Deep Learning-Based Detection of Tuberculosis Using a Gaussian Chest X-Ray Image Filter as a Software Lens

Tuberculosis remains one of the most prevalent and lethal infectious diseases, with millions of cases reported each year. Convolutional neural networks have proven effective in detecting such diseases from medical images, achieving high accuracy in identifying tuberculosis from chest X-rays. However, many models are limited by small datasets, lack of cross-validation or have not achieved an optimal level of detection performance. In the context of diagnosing diseases, it is crucial to continually strive for increasingly accurate and robust solutions. This study focuses on the distinct characteristics of tuberculosis lesions, such as their large structures and gradual transitions between healthy and infected tissue.
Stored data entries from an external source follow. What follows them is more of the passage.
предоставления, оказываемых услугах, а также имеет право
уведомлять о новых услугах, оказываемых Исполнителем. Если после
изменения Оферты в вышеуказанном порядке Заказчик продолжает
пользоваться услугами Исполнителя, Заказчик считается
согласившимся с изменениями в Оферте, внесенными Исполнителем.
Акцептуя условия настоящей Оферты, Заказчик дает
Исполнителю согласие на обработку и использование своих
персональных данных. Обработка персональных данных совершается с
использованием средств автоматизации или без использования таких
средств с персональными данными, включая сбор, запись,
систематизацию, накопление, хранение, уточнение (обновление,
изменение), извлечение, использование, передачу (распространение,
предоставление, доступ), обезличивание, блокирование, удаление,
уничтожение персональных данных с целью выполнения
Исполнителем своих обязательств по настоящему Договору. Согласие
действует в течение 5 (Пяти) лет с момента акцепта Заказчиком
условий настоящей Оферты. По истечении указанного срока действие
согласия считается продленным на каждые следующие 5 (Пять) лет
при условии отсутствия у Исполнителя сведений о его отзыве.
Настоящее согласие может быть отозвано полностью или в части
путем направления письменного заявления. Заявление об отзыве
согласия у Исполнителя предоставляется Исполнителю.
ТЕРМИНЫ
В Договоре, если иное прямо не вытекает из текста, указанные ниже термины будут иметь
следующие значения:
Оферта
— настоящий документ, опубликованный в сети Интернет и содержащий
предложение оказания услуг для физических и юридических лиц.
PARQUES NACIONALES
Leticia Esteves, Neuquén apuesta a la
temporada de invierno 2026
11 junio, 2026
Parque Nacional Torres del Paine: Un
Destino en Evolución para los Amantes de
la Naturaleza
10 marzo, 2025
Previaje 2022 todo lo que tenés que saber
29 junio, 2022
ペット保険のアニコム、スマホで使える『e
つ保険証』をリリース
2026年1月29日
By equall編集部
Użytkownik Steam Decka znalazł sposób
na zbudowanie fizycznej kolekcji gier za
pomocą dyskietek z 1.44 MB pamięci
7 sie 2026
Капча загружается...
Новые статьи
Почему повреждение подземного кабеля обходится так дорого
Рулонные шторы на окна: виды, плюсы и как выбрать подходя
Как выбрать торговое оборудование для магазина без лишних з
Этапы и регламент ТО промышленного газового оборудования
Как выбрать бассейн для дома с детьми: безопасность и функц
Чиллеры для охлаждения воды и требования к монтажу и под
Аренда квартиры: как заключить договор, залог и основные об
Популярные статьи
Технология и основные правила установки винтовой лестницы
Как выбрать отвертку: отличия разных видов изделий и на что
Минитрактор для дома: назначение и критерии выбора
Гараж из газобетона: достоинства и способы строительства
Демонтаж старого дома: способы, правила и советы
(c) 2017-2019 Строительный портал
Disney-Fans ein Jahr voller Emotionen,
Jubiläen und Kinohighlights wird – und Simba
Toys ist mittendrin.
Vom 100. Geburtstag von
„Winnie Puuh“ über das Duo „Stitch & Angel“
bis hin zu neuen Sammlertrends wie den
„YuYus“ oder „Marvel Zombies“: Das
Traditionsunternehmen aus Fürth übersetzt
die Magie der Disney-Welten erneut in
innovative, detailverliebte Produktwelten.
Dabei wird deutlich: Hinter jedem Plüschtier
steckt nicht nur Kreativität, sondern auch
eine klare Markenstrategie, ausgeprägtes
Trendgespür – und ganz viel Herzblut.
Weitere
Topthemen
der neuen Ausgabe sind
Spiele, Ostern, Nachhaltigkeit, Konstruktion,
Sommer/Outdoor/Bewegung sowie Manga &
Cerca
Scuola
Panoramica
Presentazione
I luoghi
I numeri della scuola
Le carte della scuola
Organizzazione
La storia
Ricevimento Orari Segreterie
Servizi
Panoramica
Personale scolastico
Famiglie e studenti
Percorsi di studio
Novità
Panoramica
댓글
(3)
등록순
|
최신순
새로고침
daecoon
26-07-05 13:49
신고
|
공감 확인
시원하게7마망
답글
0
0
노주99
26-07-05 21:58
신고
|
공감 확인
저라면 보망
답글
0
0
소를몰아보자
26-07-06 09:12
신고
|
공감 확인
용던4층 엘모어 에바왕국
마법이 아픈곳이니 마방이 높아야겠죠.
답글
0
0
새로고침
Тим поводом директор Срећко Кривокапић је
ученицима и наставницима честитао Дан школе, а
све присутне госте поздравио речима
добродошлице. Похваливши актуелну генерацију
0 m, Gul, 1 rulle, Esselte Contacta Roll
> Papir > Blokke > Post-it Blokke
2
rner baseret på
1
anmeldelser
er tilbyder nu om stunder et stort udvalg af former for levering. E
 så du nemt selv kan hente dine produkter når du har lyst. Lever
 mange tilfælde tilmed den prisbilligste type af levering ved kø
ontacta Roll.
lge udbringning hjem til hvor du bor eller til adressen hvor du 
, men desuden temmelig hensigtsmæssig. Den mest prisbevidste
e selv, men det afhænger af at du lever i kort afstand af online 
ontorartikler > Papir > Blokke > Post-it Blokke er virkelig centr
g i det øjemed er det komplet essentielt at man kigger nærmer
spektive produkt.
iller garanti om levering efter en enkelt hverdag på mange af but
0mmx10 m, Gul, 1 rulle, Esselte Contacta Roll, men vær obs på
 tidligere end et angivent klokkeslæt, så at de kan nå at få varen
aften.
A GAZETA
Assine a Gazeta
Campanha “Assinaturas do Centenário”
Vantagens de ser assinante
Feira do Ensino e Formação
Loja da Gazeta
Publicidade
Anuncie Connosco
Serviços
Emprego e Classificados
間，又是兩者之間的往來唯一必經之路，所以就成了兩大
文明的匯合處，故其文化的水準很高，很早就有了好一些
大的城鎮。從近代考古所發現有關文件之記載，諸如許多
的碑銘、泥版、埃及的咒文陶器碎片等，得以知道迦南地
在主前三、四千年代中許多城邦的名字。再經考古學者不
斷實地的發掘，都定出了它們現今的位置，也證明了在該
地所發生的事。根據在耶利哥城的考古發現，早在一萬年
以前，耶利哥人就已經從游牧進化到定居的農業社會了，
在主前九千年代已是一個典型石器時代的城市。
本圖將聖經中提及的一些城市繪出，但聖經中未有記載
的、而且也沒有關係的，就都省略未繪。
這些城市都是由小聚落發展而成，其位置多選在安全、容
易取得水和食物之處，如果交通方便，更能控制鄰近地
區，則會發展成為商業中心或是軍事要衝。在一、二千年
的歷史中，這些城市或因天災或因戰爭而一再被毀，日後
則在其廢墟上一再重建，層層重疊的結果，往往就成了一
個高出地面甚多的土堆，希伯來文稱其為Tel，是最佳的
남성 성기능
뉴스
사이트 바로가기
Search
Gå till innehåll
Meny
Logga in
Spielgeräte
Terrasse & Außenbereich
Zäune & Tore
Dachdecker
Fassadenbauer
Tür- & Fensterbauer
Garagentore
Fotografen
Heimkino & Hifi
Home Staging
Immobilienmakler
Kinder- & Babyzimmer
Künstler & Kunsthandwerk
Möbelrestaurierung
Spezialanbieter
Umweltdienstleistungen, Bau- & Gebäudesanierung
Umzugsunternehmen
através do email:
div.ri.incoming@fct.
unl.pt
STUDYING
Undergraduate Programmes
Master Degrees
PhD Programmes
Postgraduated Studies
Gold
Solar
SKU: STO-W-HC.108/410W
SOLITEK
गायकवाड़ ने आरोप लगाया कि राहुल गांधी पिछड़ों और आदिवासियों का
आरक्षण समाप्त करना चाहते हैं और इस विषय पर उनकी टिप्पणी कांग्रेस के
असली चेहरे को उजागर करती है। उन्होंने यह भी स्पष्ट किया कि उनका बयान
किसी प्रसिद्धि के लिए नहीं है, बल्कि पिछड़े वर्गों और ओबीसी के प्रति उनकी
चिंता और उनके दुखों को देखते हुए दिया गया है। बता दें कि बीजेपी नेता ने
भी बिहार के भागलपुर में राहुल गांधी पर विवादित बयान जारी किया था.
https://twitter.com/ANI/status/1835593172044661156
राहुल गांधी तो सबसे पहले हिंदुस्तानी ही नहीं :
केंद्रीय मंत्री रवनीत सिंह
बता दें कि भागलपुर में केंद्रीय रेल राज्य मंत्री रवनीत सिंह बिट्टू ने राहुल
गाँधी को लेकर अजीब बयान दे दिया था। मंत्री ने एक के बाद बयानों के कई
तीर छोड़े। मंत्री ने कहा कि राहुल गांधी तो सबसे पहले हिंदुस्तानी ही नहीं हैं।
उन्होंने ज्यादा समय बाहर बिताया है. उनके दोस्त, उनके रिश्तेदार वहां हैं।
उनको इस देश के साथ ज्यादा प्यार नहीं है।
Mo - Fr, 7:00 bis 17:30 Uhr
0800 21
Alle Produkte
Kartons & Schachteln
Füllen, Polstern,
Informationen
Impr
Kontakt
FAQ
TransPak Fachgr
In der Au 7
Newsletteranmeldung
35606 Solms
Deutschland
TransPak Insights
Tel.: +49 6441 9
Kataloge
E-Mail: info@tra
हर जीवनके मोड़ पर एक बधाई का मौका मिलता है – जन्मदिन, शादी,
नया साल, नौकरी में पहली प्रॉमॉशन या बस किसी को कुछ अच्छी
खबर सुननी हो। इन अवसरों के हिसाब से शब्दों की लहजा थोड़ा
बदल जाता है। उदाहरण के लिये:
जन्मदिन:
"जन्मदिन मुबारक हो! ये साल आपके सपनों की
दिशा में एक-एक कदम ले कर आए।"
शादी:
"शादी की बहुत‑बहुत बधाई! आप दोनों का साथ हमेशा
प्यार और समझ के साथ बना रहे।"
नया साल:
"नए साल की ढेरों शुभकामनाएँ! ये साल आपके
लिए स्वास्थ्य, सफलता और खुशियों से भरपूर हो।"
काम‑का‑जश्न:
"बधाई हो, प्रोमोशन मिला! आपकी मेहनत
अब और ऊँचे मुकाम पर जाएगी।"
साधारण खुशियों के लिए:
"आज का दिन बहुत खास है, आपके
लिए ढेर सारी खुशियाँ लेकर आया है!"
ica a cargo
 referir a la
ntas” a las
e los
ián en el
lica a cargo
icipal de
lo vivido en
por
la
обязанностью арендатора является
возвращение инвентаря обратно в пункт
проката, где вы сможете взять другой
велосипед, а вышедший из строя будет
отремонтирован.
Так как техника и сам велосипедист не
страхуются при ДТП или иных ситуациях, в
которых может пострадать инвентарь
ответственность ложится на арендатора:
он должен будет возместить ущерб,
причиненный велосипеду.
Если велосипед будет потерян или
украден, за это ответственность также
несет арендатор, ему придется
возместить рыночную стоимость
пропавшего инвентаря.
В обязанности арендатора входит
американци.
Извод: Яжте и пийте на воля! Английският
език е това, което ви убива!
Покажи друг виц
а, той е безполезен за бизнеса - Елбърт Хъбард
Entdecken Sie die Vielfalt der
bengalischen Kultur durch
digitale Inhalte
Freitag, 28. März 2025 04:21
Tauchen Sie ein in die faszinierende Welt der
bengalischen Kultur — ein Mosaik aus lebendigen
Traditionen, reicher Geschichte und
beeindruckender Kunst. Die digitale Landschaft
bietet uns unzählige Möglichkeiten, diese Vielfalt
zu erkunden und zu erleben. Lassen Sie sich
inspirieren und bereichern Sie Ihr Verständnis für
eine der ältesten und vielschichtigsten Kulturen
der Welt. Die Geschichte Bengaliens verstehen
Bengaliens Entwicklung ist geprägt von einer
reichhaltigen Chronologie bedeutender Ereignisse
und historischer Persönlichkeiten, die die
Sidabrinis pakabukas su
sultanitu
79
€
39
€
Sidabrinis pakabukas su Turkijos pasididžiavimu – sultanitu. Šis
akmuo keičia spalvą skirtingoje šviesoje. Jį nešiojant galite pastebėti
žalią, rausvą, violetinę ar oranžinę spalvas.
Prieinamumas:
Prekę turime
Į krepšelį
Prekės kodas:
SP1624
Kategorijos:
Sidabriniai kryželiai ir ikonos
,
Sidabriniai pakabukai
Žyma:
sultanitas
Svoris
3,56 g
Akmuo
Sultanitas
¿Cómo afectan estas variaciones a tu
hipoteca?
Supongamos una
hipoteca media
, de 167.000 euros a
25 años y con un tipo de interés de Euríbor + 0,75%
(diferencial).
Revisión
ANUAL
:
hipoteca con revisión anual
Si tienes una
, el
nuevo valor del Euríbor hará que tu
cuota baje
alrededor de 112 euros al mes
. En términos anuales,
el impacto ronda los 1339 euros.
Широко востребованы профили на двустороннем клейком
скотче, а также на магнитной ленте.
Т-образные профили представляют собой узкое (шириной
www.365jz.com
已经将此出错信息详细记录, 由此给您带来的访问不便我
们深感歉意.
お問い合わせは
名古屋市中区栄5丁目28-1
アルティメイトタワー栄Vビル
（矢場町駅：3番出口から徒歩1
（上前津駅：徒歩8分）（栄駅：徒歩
We propose that optimal detection performance may not rely on more complex architectures but instead on optimizing preprocessing techniques to highlight these features. Specifically, a ResNet50-based architecture with Gaussian filtering was evaluated on a dataset of 7,000 images using stratified 5-fold cross-validation. The results show an average accuracy of 99.2%, outperforming the unfiltered model (97.7%) and literature (99.05%), thus setting a new benchmark. The findings demonstrate that leveraging tuberculosis-specific features through Gaussian filtering provides an effective approach to enhance diagnostic performance.